12.
\( \frac{4-x}{x^2+5x-6}\div\frac{x^2-11x+28}{x^2+7x+6}\)
Factor the numerators and denominators.
= \(\frac{-(x-4)}{(x-1)(x+6)}\div\frac{(x-7)(x-4)}{(x+1)(x+6)}\\\)
All the values of x that cause a zero in a denominator are: 1, -6, 7, 4, -1
So the restrictions are: x ≠ 1 , x ≠ -6 , x ≠ 7 , x ≠ 4 , x ≠ -1
Now let's flip the second fraction and change the sign to multiplication.
= \(\frac{-(x-4)}{(x-1)(x+6)}\cdot\frac{(x+1)(x+6)}{(x-7)(x-4)}\)
Multiply the fractions.
= \(\frac{-(x-4)(x+1)(x+6)}{(x-1)(x+6)(x-7)(x-4)}\)

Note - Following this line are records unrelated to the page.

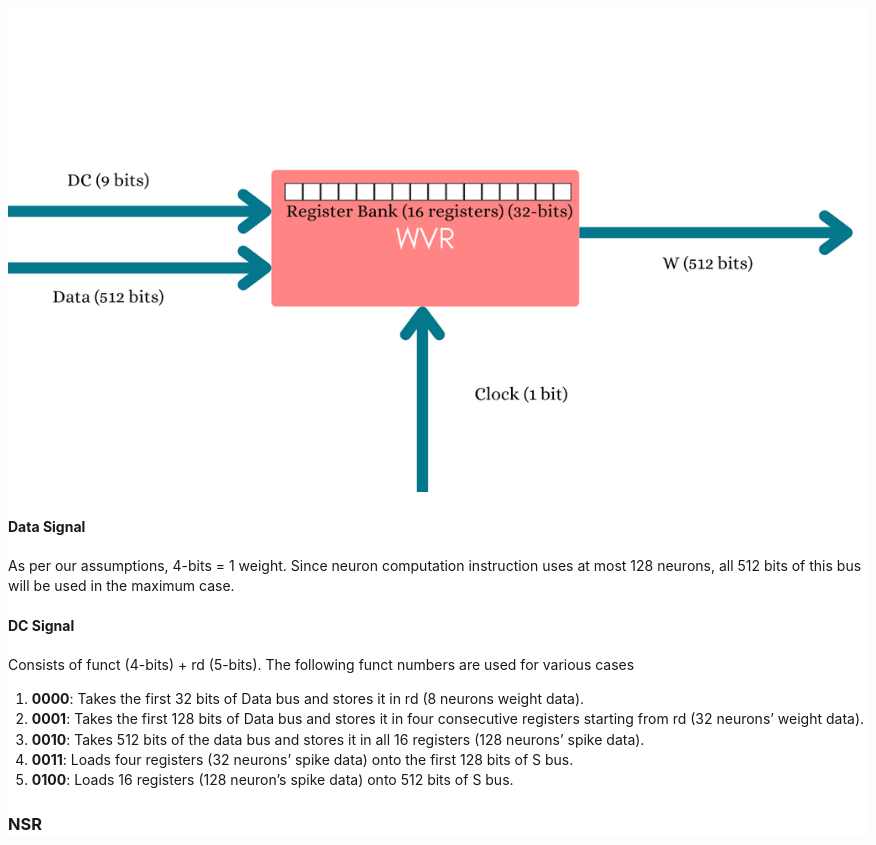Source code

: ![](.other/mdfiles/image6.png)

#### Data Signal

As per our assumptions, 4-bits \= 1 weight. Since neuron computation instruction uses at most 128 neurons, all 512 bits of this bus will be used in the maximum case.

#### DC Signal

Consists of funct (4-bits) \+ rd (5-bits). The following funct numbers are used for various cases

1. **0000**: Takes the first 32 bits of Data bus and stores it in rd (8 neurons weight data).  
2. **0001**: Takes the first 128  bits of Data bus and stores it in four consecutive registers starting from rd (32 neurons’ weight data).  
3. **0010**: Takes 512 bits of the data bus and stores it in all 16 registers (128 neurons’ spike data).  
4. **0011**: Loads four registers (32 neurons’ spike data) onto the first 128 bits of S bus.  
5. **0100**: Loads 16 registers (128 neuron’s spike data) onto 512 bits of S bus.

### NSR
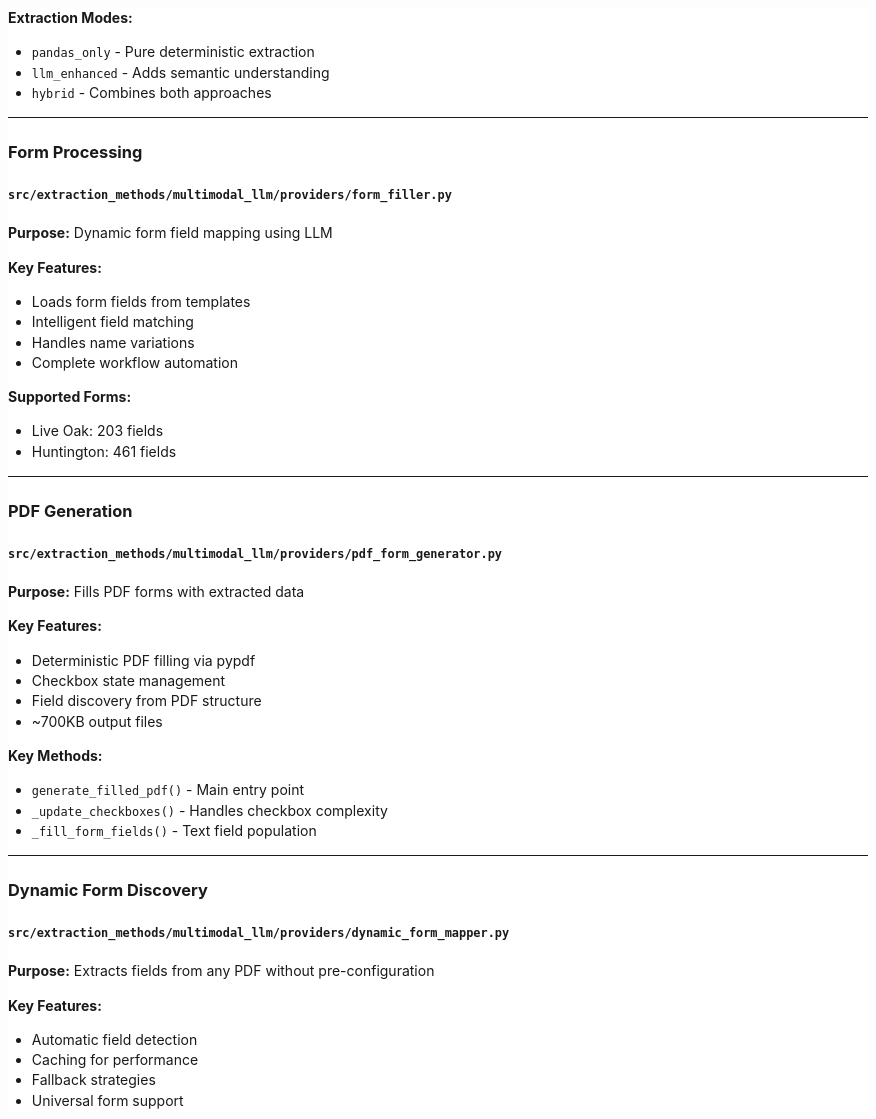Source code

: **Extraction Modes:**
- `pandas_only` - Pure deterministic extraction
- `llm_enhanced` - Adds semantic understanding
- `hybrid` - Combines both approaches

---

### Form Processing

#### `src/extraction_methods/multimodal_llm/providers/form_filler.py`
**Purpose:** Dynamic form field mapping using LLM

**Key Features:**
- Loads form fields from templates
- Intelligent field matching
- Handles name variations
- Complete workflow automation

**Supported Forms:**
- Live Oak: 203 fields
- Huntington: 461 fields

---

### PDF Generation

#### `src/extraction_methods/multimodal_llm/providers/pdf_form_generator.py`
**Purpose:** Fills PDF forms with extracted data

**Key Features:**
- Deterministic PDF filling via pypdf
- Checkbox state management
- Field discovery from PDF structure
- ~700KB output files

**Key Methods:**
- `generate_filled_pdf()` - Main entry point
- `_update_checkboxes()` - Handles checkbox complexity
- `_fill_form_fields()` - Text field population

---

### Dynamic Form Discovery

#### `src/extraction_methods/multimodal_llm/providers/dynamic_form_mapper.py`
**Purpose:** Extracts fields from any PDF without pre-configuration

**Key Features:**
- Automatic field detection
- Caching for performance
- Fallback strategies
- Universal form support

Cancel the common factors.
= \(\frac{-{\color{purple}(x-4)}(x+1){\color{NavyBlue}(x+6)}}{(x-1){\color{NavyBlue}(x+6)}(x-7){\color{purple}(x-4)}}\)
= \(\frac{-(x+1)}{(x-1)(x-7)}\)
(Hmm... is x ≠ -1 not actually a restriction?? Is the expression defined when x = -1 ?)